Sailors assigned to PCU Mississippi file off the ship after the conclusion of the christening ceremony. (Photo by John Narewski)
An example of the shipbuilders' innovation is a group of 50 Electric Boat employees, nicknamed the "Steam Team," who used a new technique to test the flow of steam in the engine room before the submarine was in the water. Electric Boat leased a large boiler to create the steam needed to test pipes and valves and run the generators that produce electricity while Mississippi remained on the blocks in the main building shed. This new procedure shortened Mississippi's construction time by a month because it is easier to work on her while she is still on land.
Electric Boat plans to buy the boiler and use it for future submarines, a move that would save the Virginia-class program $24 million. "It's a smart investment," said Rear Adm. David Johnson, Program Executive Officer for Submarines. "We both share in the reduced cost of that ship, and the Submarine Force community gets the ship that much earlier."
Mississippi's sponsor, Deputy Assistant Secretary of the Navy for Ship Programs Allison Stiller, broke the traditional bottle of sparkling wine against the submarine. Mississippi is unique in having a sponsor who has worked professionally with submarines since 1985, supporting the Trident, Seawolf and Virginia classes. Mississippi's christening marked the 38th time Stiller has attended a ship christening, proof of her longstanding commitment to Navy shipbuilding.
Rep. Joe Courtney, of Connecticut's 2nd District — known in the submarine and political community as "Two-Subs Joe," for his push for a production rate of two submarines per year — praised Stiller's public service in her current job. "As a member of the House Armed Services Committee, I've had the opportunity to watch Allison perform her duties as deputy assistant secretary of the Navy," he said. "She is smart, knowledgeable, completely ethical, and committed to ensuring that the taxpayer receives the best value for public investment in Navy shipbuilding."
As if Mississippi didn't have enough to celebrate, Chief of Naval Operations Adm. Jonathan Greenert awarded her crew the 2011 Navy Community Service/Project Good Neighbor award in the small sea command category two days prior to her christening.

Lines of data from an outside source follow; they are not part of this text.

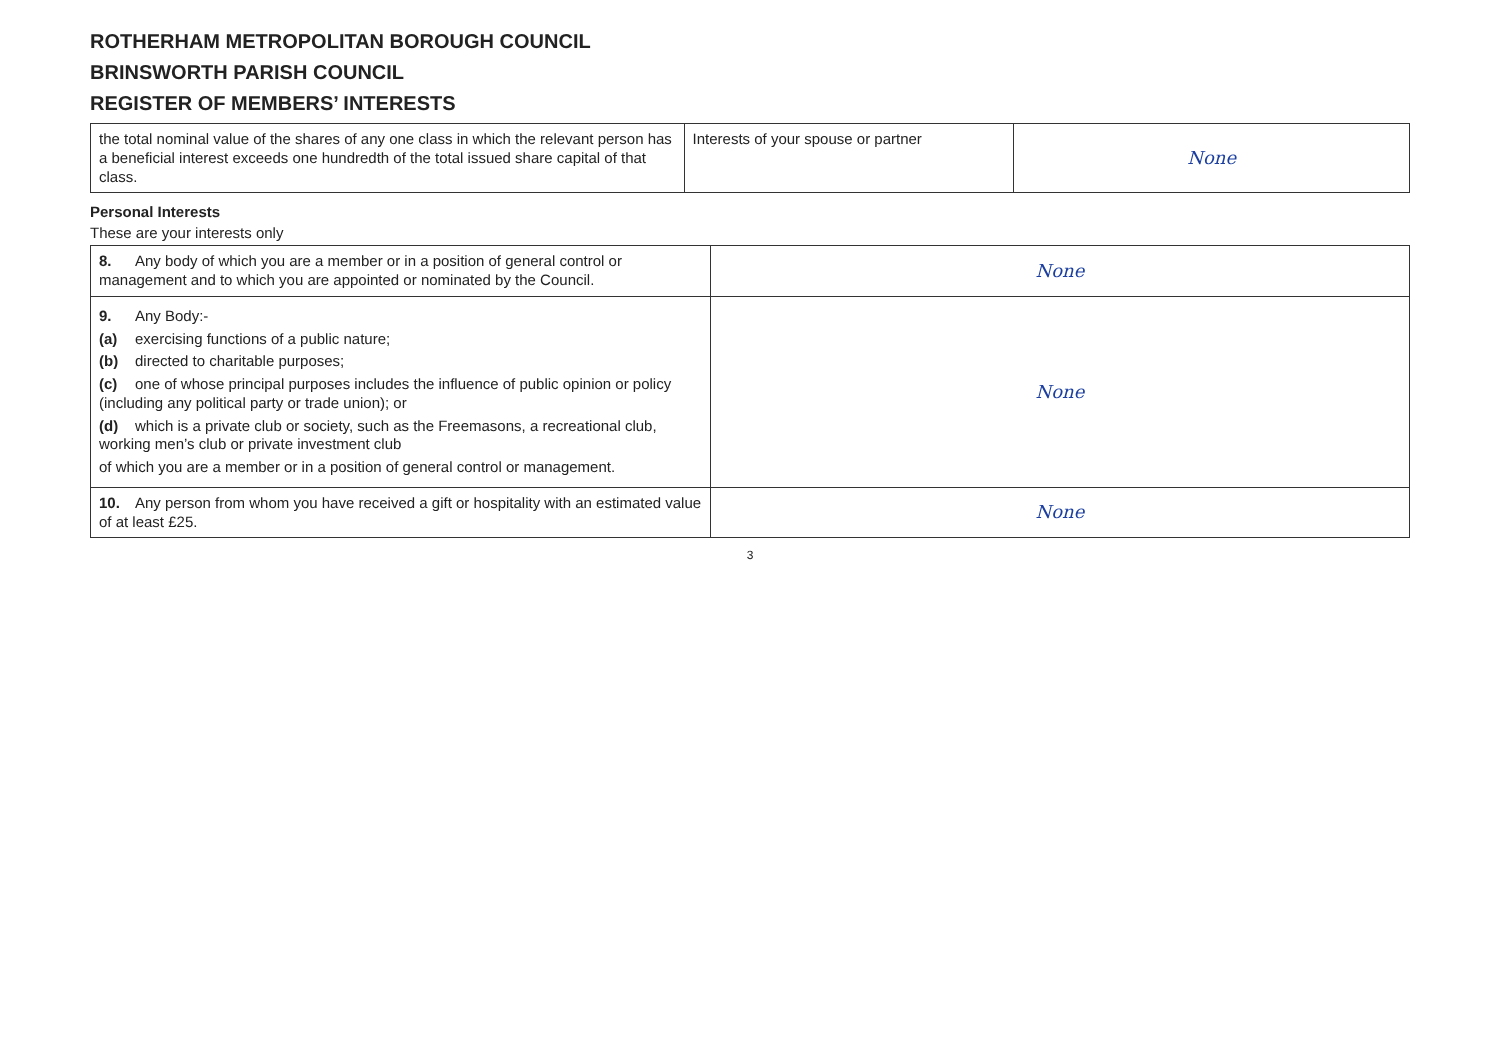ROTHERHAM METROPOLITAN BOROUGH COUNCIL
BRINSWORTH PARISH COUNCIL
REGISTER OF MEMBERS’ INTERESTS
| the total nominal value of the shares of any one class in which the relevant person has a beneficial interest exceeds one hundredth of the total issued share capital of that class. | Interests of your spouse or partner | None |
Personal Interests
These are your interests only
| 8. Any body of which you are a member or in a position of general control or management and to which you are appointed or nominated by the Council. | None |
| 9. Any Body:- (a) exercising functions of a public nature; (b) directed to charitable purposes; (c) one of whose principal purposes includes the influence of public opinion or policy (including any political party or trade union); or (d) which is a private club or society, such as the Freemasons, a recreational club, working men’s club or private investment club of which you are a member or in a position of general control or management. | None |
| 10. Any person from whom you have received a gift or hospitality with an estimated value of at least £25. | None |
3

"I'm so proud of the crew of PCU Mississippi for this important achievement," said the ship's commanding officer, Capt. John McGrath, who leads a crew of about 142 officers and enlisted personnel. "In addition to their shipboard duties, our dedicated volunteers donated over 90 hours of cumulative community service per month since 2010." Capt. McGrath was also celebrating his promotion to captain, which took place Dec. 1.
There is still a lot to accomplish before Mississippi is ready to join the fleet. "We will be loading out the ship with stowage, finishing all of the living spaces, making the ship habitable, and moving the crew aboard," said Harry Haugeto, the Electric Boat manager for Mississippi. "In parallel, we will be finishing up the testing and turning over operational control of the remaining systems to the crew."
(Left) Vice Adm. John Richardson, Commander, Submarine Forces, speaks at PCU Mississippi's christening. (Photo by Olivia Logan). (Right) (from left to right) Lt. Cmdr. Daniel Reiss, Mississippi's Executive Officer, Capt. John McGrath, commanding officer, and Master Chief William Stoiber, chief of the boat, listen to remarks during the boat's christening ceremony. (Photo by Petty Officer 1st Class Virginia K. Schaefer).
Olivia Logan is the managing editor of UNDERSEA WARFARE Magazine.